Willian Waack (Foto: Arquivo Google) |
A RESPEITO
DE CRIME
A história que a Rede Globo
e a mídia brasileira sustentam,
em peso, sobre a execução do
jornalista William Waack
é um hino à mentira – e
talvez um crime
Por J. R. Guzzo
13/11/2017 – 23h44
O
assassinato a pedradas da reputação e da carreira do jornalista William Waack,
numa operação conjunta entre a Rede Globo, as “redes sociais” e os veículos de
comunicação deste país, que correram para prestar apoio imediato aos patrões no
ato de apedrejamento do colega, já tem lugar garantido na miserável história da
infâmia brasileira. É uma história construída de atos rasteiros, algozes
pequenos e justiceiros hipócritas – sejam eles os autores do linchamento ou
seus cúmplices. No momento ela se faz em nome das pessoas que, segundo
determina o evangelho corrente, “não tinham voz”, nem “atenção”, nem “acesso à
mídia” – negros, gays, mulheres, ecologistas, quilombolas, índios,
vegetarianos, ciclistas e quem mais der um jeito de entrar nesse bonde. O
problema, como sempre acontece em casos de linchamento, é a obrigação, por
parte dos linchadores, de criar uma mentira para justificar o que fizeram. A
mentira, no caso de William, é dizer que ele “mereceu” a punição aplicada pelos
empregadores. A mensagem que tentam passar é a seguinte: “Sim, claro, é preciso
cuidado com essas denúncias das redes sociais. Não se pode ir linchando as
pessoas assim sem mais nem menos. Mas num caso de racismo como esse o castigo
foi justo.”
Só que não
há racismo nenhum nos atos do jornalista, nunca houve, e tanto é assim que não
existe um único fiapo de manifestação racista em nada do que disse na televisão
ou escreveu em jornais e revistas durante mais de 40 anos de profissão. Mais:
na sua vida pessoal, na qual teve contato frequente com colegas negros ou de
outras etnias, há repetidos episódios de comportamento impecável diante de
todos – algo perfeitamente verificável a qualquer momento, se alguém, na Globo
ou no resto da imprensa, tivesse tido o interesse de verificar alguma coisa
antes de sair gritando “racismo”. Mas ninguém perguntou nada. A verdade, no
Brasil de hoje, é uma nota da Globo e as “pesquisas” sobre o que está sendo
dito nas “redes sociais”.
Racismo é
crime, dizem todos. Tem de haver mais punição para William. A demissão é pouco.
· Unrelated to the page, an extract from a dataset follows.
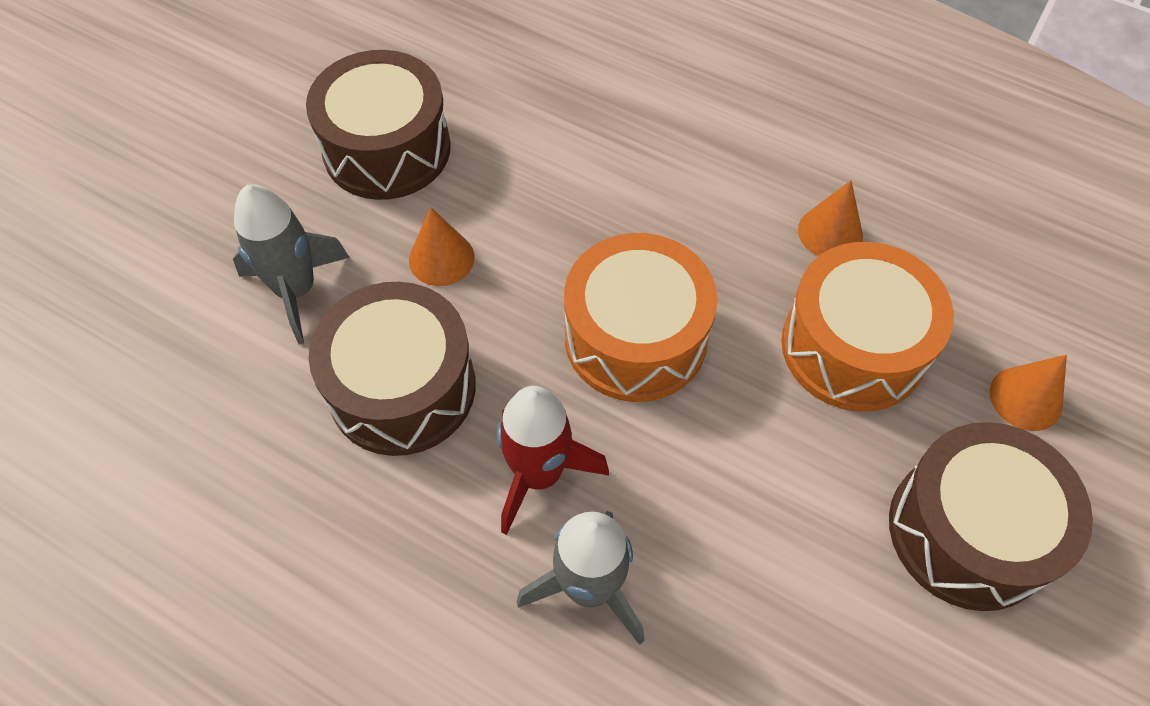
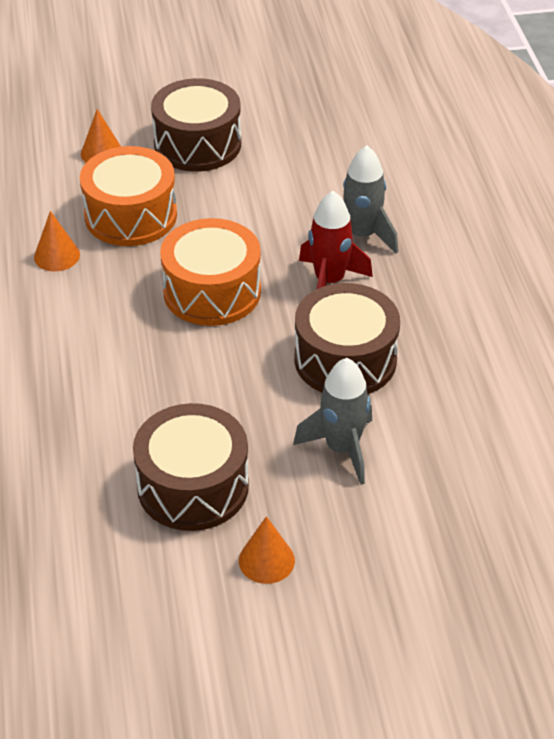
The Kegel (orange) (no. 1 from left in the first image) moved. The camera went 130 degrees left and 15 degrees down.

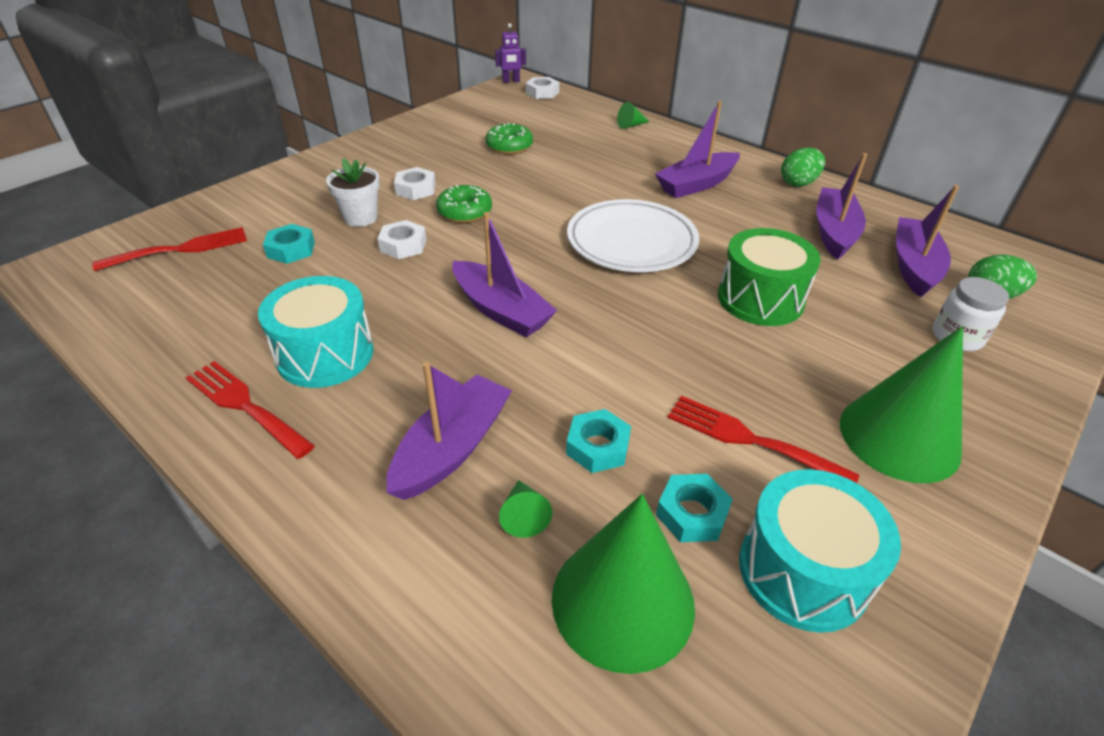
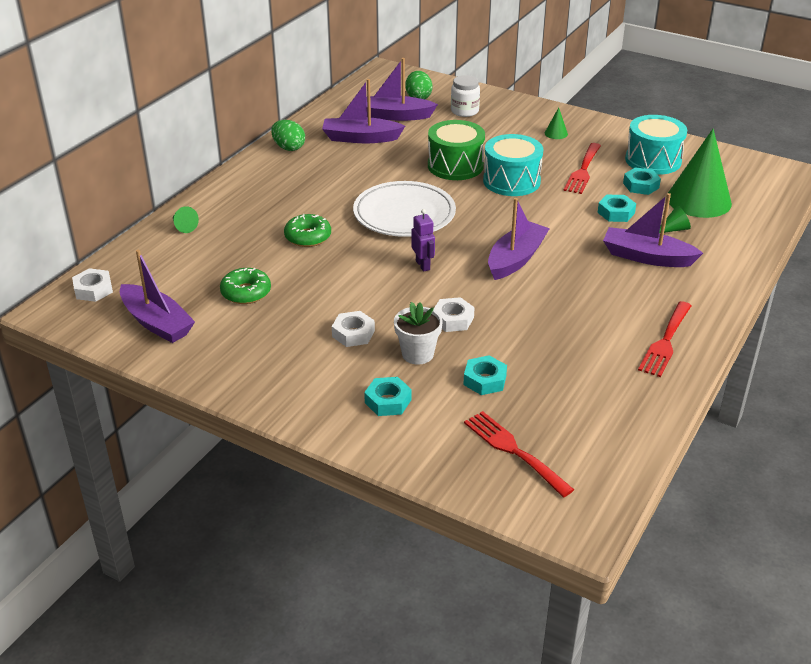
The Sechskantmutter (türkis) (no. 1 from left) appeared. The Trommel (türkis) (no. 1 from left) moved. The Donut (grün) (no. 1 from left in the first image) moved. The Roboter (lila) moved. The Boot (lila) (no. 3 from left in the first image) moved. The Kegel (grün) (no. 4 from left in the first image) changed to 0.40 times the size. The camera went 100 degrees left and 5 degrees down.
Eis aí um aspecto muito interessante dessa história. Sim, racismo é crime. Mas
quando você acusa alguém de um crime, qualquer crime, e não prova a sua
acusação, você está praticando um outro crime – a calúnia, descrita no artigo
138 do Código Penal Brasileiro. A Globo, como foi escrito e não pode mais ser
apagado, disse que “ao que tudo indica” William proferiu ofensas raciais. Como
assim, “ao que tudo indica”? Ofendeu ou não ofendeu? Um estagiário de advocacia
sabe que precisa muito mais do que isso para chegar na frente de um juiz com
uma acusação – ainda mais uma acusação que foi aceita pelos chefes como fato
consumado, sem qualquer investigação séria, e gerou o afastamento imediato da vítima.
Para se defender da acusação de ter praticado calúnia, a Globo terá de dizer
que não acusou seu funcionário de ter cometido o crime de racismo. Nesse caso,
porque tirou-lhe o cargo e contou para todo mundo em nota oficial? A
alternativa é abandonar o “ao que tudo indica” e dizer, com todas as letras,
que William fez, sim, insultos raciais em público – só que aí vai ser
obrigatório provar isso. Talvez não seja o jornalista, na verdade, quem está
mais necessitado em demonstrar inocência à essa altura.